EXERCISE: Output exactly the lines below, starting with the line that has "Pertanyaan yang" and going on through the line that has "Dapatkah saya mengirim file berukuran besar", both included, and no other lines.

-------- INPUT DATA

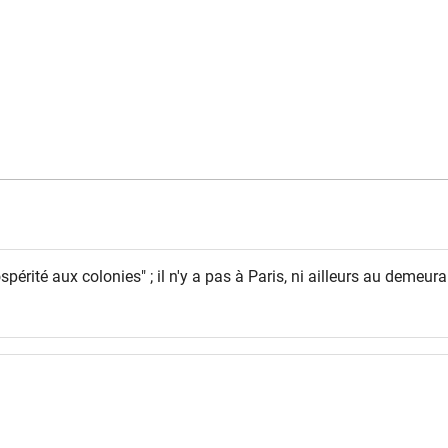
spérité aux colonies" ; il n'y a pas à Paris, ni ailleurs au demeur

----------------
-------- INPUT DATA

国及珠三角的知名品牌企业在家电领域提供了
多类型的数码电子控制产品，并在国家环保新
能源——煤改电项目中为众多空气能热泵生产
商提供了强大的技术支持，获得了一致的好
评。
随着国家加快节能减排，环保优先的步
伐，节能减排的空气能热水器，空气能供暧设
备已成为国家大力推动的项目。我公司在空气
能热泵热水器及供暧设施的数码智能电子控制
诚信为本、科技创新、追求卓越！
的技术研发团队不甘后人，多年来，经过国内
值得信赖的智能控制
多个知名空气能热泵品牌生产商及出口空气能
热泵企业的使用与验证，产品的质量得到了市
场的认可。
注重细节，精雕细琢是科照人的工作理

----------------
-------- INPUT DATA

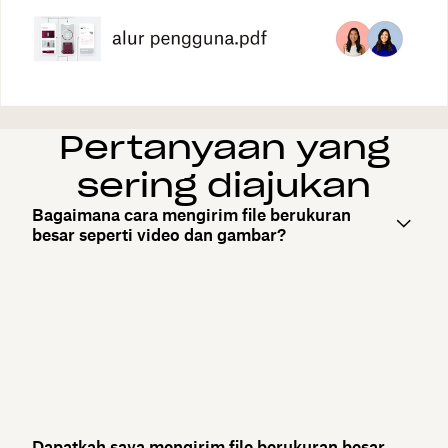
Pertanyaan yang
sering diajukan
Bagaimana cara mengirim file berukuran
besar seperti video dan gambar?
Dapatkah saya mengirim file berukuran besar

----------------

RESPONSE TO THE TASK:
Pertanyaan yang
sering diajukan
Bagaimana cara mengirim file berukuran
besar seperti video dan gambar?
Dapatkah saya mengirim file berukuran besar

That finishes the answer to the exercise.